Apart from the $50 million allegedly paid by EADS between October 2013 and January 2015, prosecutors also claimed that Airbus employees had tried to pay an additional $55 million to the AirAsia and AirAsia X’s directors and employees. That payment was never made, however, owing to a review of third-party relationships initiated by Airbus.
Court documents included a purported email from an AirAsia executive to Airbus senior employee stating: “We have kept our side of the deal…pls don’t let us down.” Airbus initiated a freeze on payments to agents and intermediaries in October 2014, according to prosecutors, who claimed corruption boosted Airbus’ profits by more than $1 billion.
AirAsia runs an all-Airbus fleet of 274 planes. Fernandes is known for transforming the once-floundering and indebted carrier into Asia’s biggest budget airline after acquiring it for just one Malaysian ringgit in 2001. Fernandes and Meranun are expected to step aside for two months, a duration which could be extended at the discretion of AirAsia’s board.
Senior company executive Tharumalingam Kanagalingam has taken charge as acting chief executive officer (CEO) as the carrier’s top two executives vow to fully cooperate with the MACC. The latest probes are a heavy blow to Fernandes, who also faces allegations of bribery in India in relation to AirAsia’s domestic entity, AirAsia India.
Federal investigators in India summoned Fernandes last June over allegations his airline broke rules in relation to obtaining a flying license by lobbing government officials “to secure mandatory approvals, some of them through non-transparent means.” The embattled Malaysian mogul has rejected allegations of wrongdoing in that case as well.

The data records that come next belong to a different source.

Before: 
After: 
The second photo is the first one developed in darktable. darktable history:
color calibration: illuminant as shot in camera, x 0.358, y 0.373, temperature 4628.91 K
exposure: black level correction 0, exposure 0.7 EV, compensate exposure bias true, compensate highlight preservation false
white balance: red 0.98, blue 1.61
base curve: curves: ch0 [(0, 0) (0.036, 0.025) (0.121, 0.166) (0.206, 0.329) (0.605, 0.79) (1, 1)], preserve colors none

Hailing the low-cost carrier’s rise as a Malaysian success story, Fernandes controversially endorsed then-prime minister Najib Razak ahead of a historic general election in 2018 that the incumbent lost. At the time, Fernandes appeared in a video crediting AirAsia’s achievements to the then-premier’s stewardship of the economy and government support for his companies’ growth plans.

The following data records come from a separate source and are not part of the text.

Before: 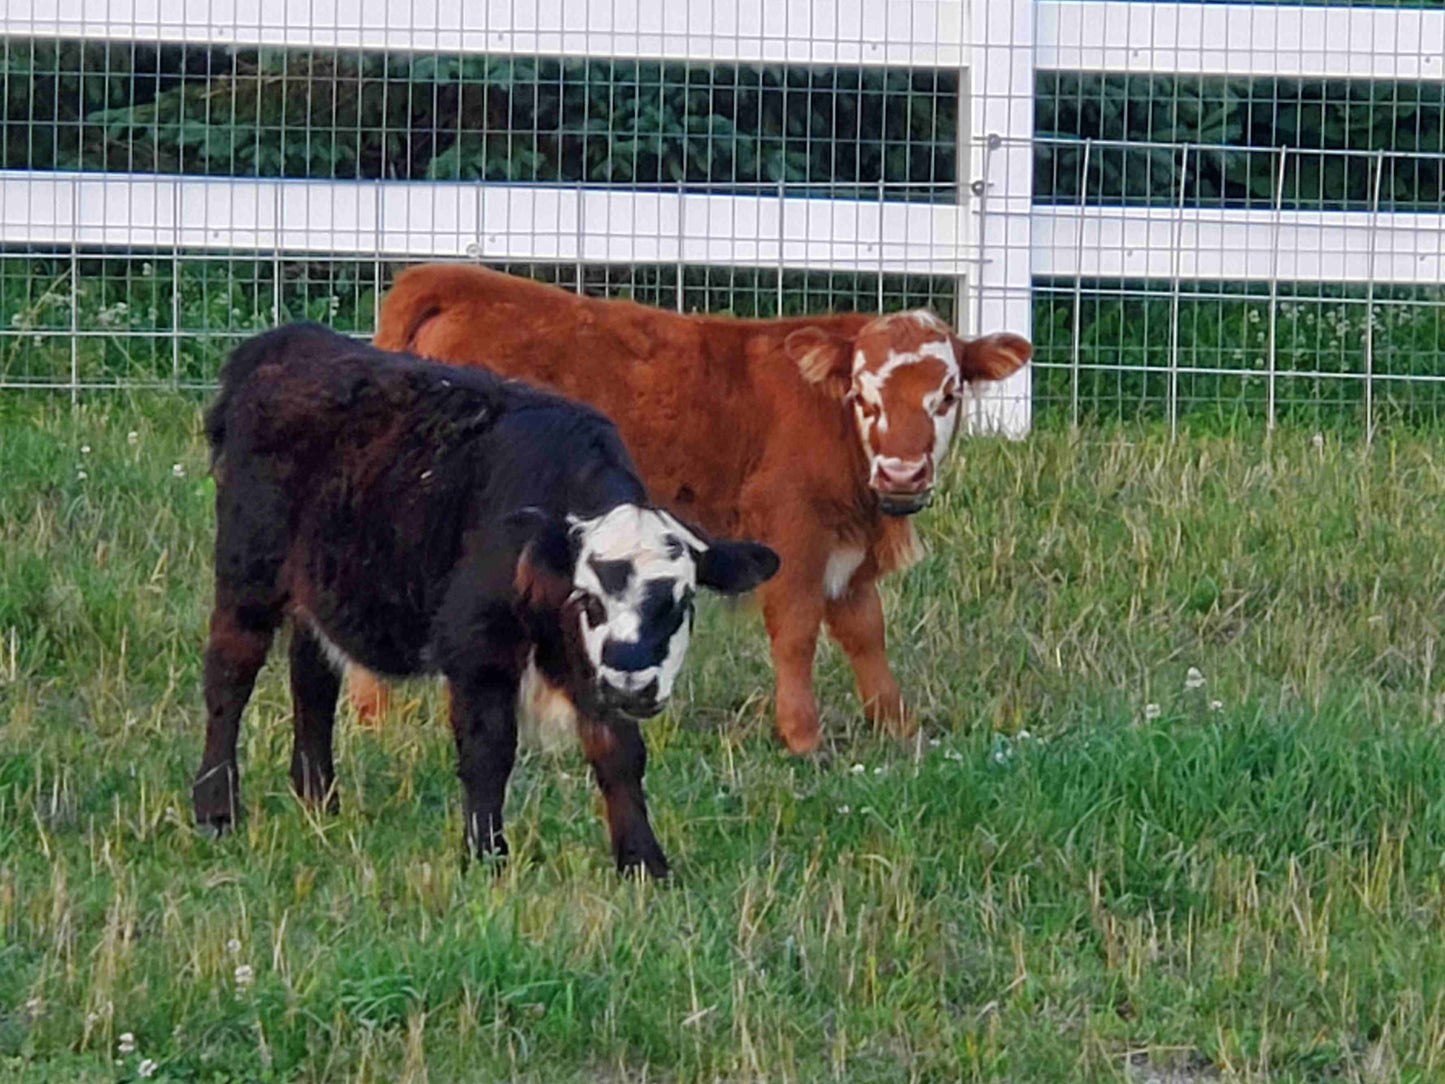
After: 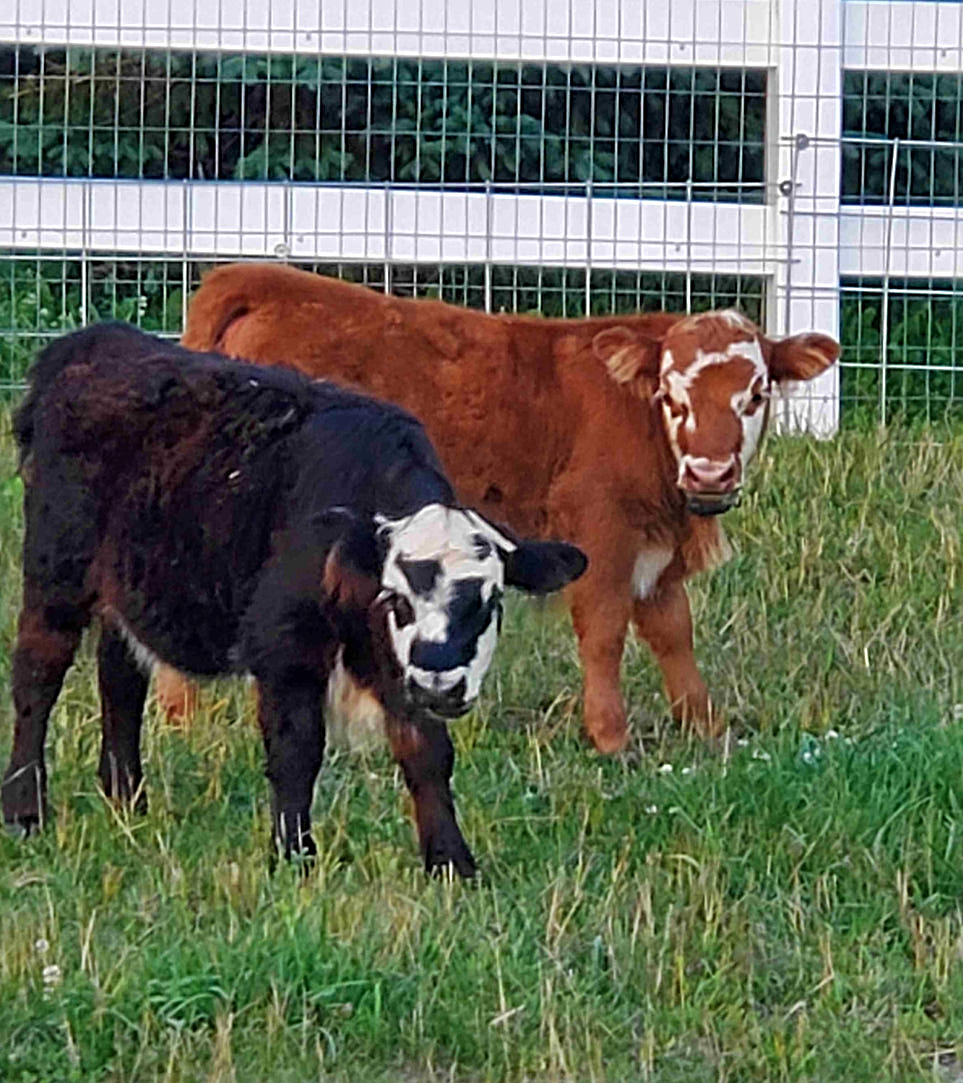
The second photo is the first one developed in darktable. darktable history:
sharpen: radius 4
crop and rotate: left 13.342%, right 19.991%
velvia: strength 15%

The 55-year-old soon walked back that endorsement after the now-ruling Pakatan Harapan (PH) coalition emerged victorious, claiming he had wrongly attempted to appease Najib’s scandal-plagued government. “I am sorry for what has gone on. I buckled at the crucial moment in our history,” Fernandes said. “It wasn’t right and I will forever regret it.”

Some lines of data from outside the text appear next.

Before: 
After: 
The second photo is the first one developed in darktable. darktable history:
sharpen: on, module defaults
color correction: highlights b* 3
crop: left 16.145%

Analysts believe AirAsia and AirAsia X’s share prices will fall further if and when the unnamed top executives allegedly involved are identified and potentially charged.
“The implications of the AirAsia bribery scandal are already evident as stocks in the company plummet,” said Sarah Bauder, a senior market analyst at SophisticatedInvestor.com.
“The scandal could potentially be detrimental to AirAsia’s reputation, coupled with the travel restrictions imposed by the coronavirus outbreak, which could likewise impede passenger growth and earnings, resulting in a decrease in net profits,” she told Asia Times.